Discussing the updates... tw the obvious on mass shooting incidents.

The gist, in case you don’t want to click through, is that it’s likely two suspects now rather than three (unclear as to role of the third person but they seem to be downplaying involvement) who were romantically involved; one was American and the other was a recent immigrant from Saudi Arabia who travelled to be in a relationship with the first. They had a young baby whom they left with a grandmother. And it appears to be a “workplace dispute” type shooting, though they’re not explicitly ruling out terrorism, religiously-motivated or otherwise.

I’m not very good at expressing how painful this stuff is - except, apparently, when I’m hammered, which is what happened after Newtown (where, at one point in my childhood, I lived) since I found out about it after coming home from a gig, and had a howl-crying meltdown in bed with herr honk. And I hate hearing about prayers and thoughts in the absence of action. The way I deal with this best is to find out information and try to identify solvable problems, even though lord knows I’m not in a position to do anything about them.

So to that end, does anyone know if there are good, clear, layperson-readable studies or not-heavily-slanted books out about classifying these incidents? Not so much for gun policymaking purposes - for fuck’s sake, I think we’re mostly in agreement here on GT about what those should be - but just for information or risk assessment et al.? On the face of it, obviously we can say okay, mass shootings, yep, these all qualify. But it seems like you could group some of them into semi-distinct types, by motive or lack thereof. Aurora, Newtown, Virginia Tech, and Columbine seem to be different from Colorado Springs and Charlottesville, and then there are things like Edgwater and “going postal” and (assuming the BBC has its “co-worker dispute” narrative correct) San Bernardino. (I know I’m excluding drug and gang-related mass shootings from these incidents. It’s not that I’m not interested in those, I’m just citing the high-profile ones. Also, it seems like if obvious MEANINGFUL GUN CONTROL were enacted, those incidents would decline as well, but what the hell do I know.)

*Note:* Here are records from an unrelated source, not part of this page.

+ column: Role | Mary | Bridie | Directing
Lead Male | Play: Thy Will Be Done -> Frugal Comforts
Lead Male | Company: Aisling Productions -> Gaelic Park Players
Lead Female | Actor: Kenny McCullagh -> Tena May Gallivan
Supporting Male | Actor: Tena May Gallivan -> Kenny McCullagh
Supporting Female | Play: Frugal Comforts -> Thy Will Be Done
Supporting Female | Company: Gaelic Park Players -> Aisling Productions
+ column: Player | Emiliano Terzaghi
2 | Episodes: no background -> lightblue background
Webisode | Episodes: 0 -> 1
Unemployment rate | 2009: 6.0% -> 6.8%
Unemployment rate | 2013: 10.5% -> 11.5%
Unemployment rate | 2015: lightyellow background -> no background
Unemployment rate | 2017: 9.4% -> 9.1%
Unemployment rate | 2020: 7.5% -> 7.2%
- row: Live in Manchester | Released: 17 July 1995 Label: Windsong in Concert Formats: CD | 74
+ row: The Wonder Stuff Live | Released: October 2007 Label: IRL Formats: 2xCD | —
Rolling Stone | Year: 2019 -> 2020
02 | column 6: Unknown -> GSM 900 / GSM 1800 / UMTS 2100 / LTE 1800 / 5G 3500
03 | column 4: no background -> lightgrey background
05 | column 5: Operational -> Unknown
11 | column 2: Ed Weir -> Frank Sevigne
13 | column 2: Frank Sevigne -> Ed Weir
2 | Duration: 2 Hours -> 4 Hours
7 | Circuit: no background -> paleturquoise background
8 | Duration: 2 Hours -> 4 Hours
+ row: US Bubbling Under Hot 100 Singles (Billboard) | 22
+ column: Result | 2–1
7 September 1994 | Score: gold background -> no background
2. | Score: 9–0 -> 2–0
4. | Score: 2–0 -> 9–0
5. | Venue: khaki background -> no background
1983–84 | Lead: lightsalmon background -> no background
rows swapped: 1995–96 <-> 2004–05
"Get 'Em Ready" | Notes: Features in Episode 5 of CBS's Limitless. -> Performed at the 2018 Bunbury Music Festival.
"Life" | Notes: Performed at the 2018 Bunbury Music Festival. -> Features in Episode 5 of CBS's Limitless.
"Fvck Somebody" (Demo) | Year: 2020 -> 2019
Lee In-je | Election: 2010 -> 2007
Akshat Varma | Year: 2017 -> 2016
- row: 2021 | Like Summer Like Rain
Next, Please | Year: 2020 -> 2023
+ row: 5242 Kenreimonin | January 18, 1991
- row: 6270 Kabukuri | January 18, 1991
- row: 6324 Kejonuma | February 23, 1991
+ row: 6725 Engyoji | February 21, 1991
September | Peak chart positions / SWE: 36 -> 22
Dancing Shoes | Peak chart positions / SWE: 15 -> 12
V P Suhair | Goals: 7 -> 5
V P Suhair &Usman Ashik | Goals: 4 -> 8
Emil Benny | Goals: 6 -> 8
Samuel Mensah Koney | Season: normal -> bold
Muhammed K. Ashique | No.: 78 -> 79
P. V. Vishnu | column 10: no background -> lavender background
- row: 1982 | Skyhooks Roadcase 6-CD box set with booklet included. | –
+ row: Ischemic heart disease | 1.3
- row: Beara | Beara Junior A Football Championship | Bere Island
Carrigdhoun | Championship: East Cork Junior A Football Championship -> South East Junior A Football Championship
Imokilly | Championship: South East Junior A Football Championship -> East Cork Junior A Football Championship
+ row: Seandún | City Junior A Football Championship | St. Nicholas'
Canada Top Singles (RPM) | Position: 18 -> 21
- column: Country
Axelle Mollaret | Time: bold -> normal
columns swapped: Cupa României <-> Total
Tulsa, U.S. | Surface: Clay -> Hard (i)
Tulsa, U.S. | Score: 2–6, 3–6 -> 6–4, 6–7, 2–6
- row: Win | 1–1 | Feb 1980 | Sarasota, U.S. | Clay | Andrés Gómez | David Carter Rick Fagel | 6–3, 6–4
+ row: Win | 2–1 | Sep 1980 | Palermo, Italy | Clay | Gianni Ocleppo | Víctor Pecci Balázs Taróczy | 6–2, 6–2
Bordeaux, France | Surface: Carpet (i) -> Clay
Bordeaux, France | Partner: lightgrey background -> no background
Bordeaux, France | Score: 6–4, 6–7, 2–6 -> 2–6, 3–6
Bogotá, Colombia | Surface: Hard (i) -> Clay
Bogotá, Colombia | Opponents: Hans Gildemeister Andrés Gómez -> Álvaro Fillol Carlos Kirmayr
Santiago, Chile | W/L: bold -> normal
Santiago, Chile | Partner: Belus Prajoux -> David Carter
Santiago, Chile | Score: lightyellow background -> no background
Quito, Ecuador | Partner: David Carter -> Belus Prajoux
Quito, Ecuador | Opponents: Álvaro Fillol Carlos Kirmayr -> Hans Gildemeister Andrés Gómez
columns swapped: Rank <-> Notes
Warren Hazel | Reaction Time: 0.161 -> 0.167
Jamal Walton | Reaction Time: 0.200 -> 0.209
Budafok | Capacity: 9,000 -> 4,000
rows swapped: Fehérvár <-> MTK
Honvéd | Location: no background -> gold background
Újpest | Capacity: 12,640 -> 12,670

It seems like we’re at the point in mass shooting history that we could now classify them into subgroups criminologically in the same way as are rapists. Not that that’s gotten us anywhere in terms of policy either, but I still find it informative. Finally - let me restate this very clearly - while gun control is absolutely going to be the most effective way to stop these incidents being a near-daily occurrence, maybe there are other things we can do also, or in the meantime while the politicians and NRA flop about uselessly.